◆ Text
■ ■ ■ ■ ■
City on Fire

City on Fire

In August 1986, John Woo released A Better Tomorrow, his blockbuster crime movie that fused the heroic tropes of the wuxia genre to the gangster film, recasting triad criminals as martial-arts swordsmen. Street thugs were transformed into sworn brothers who lived by a chivalric code, with silk robes replaced by black trench coats and gleaming swords by twin Berettas. Seven months later, in February 1987, Ringo Lam released City on Fire, about an undercover cop who exploits this code of brotherhood to infiltrate a gang of trigger-happy strong-arm bandits. But the joke’s on him. He winds up being betrayed by his own brothers, the police, and left to bleed out on a pile of corpses, while the one man who still believes in brotherhood, the leader of the gang he just betrayed, is dragged away in chains.
■ ■ ■ ■ ■
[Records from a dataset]
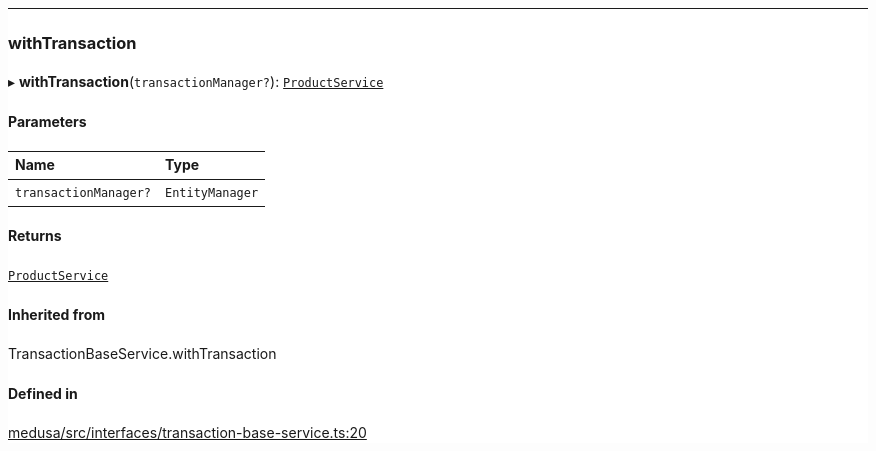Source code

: ___

### withTransaction

▸ **withTransaction**(`transactionManager?`): [`ProductService`](ProductService.md)

#### Parameters

| Name | Type |
| :------ | :------ |
| `transactionManager?` | `EntityManager` |

#### Returns

[`ProductService`](ProductService.md)

#### Inherited from

TransactionBaseService.withTransaction

#### Defined in

[medusa/src/interfaces/transaction-base-service.ts:20](https://github.com/medusajs/medusa/blob/7d3630f36/packages/medusa/src/interfaces/transaction-base-service.ts#L20)

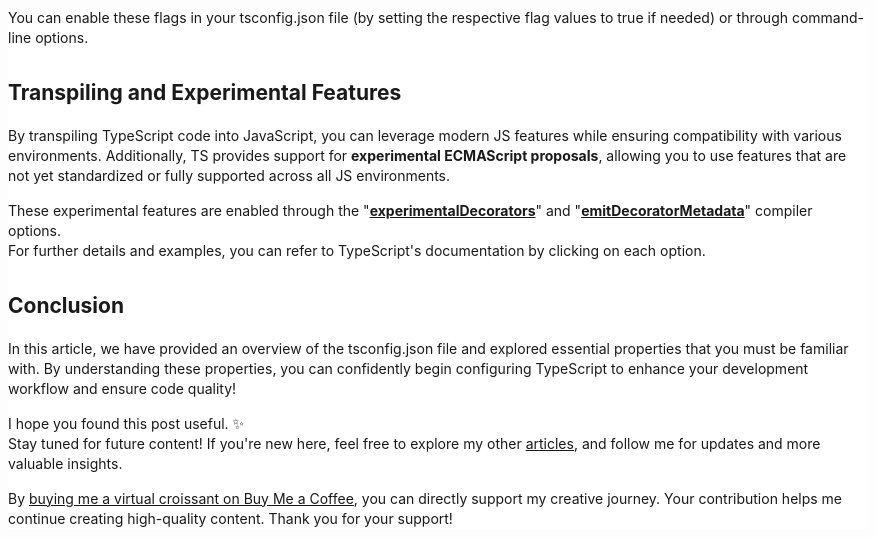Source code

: You can enable these flags in your tsconfig.json file (by setting the respective flag values to true if needed) or through command-line options.

## Transpiling and Experimental Features

By transpiling TypeScript code into JavaScript, you can leverage modern JS features while ensuring compatibility with various environments. Additionally, TS provides support for **experimental ECMAScript proposals**, allowing you to use features that are not yet standardized or fully supported across all JS environments.

These experimental features are enabled through the "[**experimentalDecorators**][6]" and "[**emitDecoratorMetadata**][7]" compiler options.  
For further details and examples, you can refer to TypeScript's documentation by clicking on each option.

## Conclusion

In this article, we have provided an overview of the tsconfig.json file and explored essential properties that you must be familiar with. By understanding these properties, you can confidently begin configuring TypeScript to enhance your development workflow and ensure code quality!

I hope you found this post useful. ✨  
Stay tuned for future content! If you're new here, feel free to explore my other [articles][8], and follow me for updates and more valuable insights.

By [buying me a virtual croissant on Buy Me a Coffee][9], you can directly support my creative journey. Your contribution helps me continue creating high-quality content. Thank you for your support!

[1]: https://reeniesm.medium.com/?source=post_page-----ddf8772205eb--------------------------------
[2]: https://itnext.io/?source=post_page-----ddf8772205eb--------------------------------
[3]: https://unsplash.com/@timmossholder?utm_source=unsplash&utm_medium=referral&utm_content=creditCopyText
[4]: https://unsplash.com/photos/m4qXRqi-EZI?utm_source=unsplash&utm_medium=referral&utm_content=creditCopyText
[5]: https://www.typescriptlang.org/tsconfig
[6]: https://www.typescriptlang.org/docs/handbook/decorators.html
[7]: https://www.typescriptlang.org/tsconfig#emitDecoratorMetadata
[8]: https://medium.com/@reeniesm
[9]: https://www.buymeacoffee.com/smolchenkoE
■ ■ ■ ■ ■
◆ Your task
Repeat the City on Fire text starting at "In August 1986, John" and ending at "away in chains.", switching "trench coats" to "leather jackets".

◆ Solved exercise
In August 1986, John Woo released A Better Tomorrow, his blockbuster crime movie that fused the heroic tropes of the wuxia genre to the gangster film, recasting triad criminals as martial-arts swordsmen. Street thugs were transformed into sworn brothers who lived by a chivalric code, with silk robes replaced by black leather jackets and gleaming swords by twin Berettas. Seven months later, in February 1987, Ringo Lam released City on Fire, about an undercover cop who exploits this code of brotherhood to infiltrate a gang of trigger-happy strong-arm bandits. But the joke’s on him. He winds up being betrayed by his own brothers, the police, and left to bleed out on a pile of corpses, while the one man who still believes in brotherhood, the leader of the gang he just betrayed, is dragged away in chains.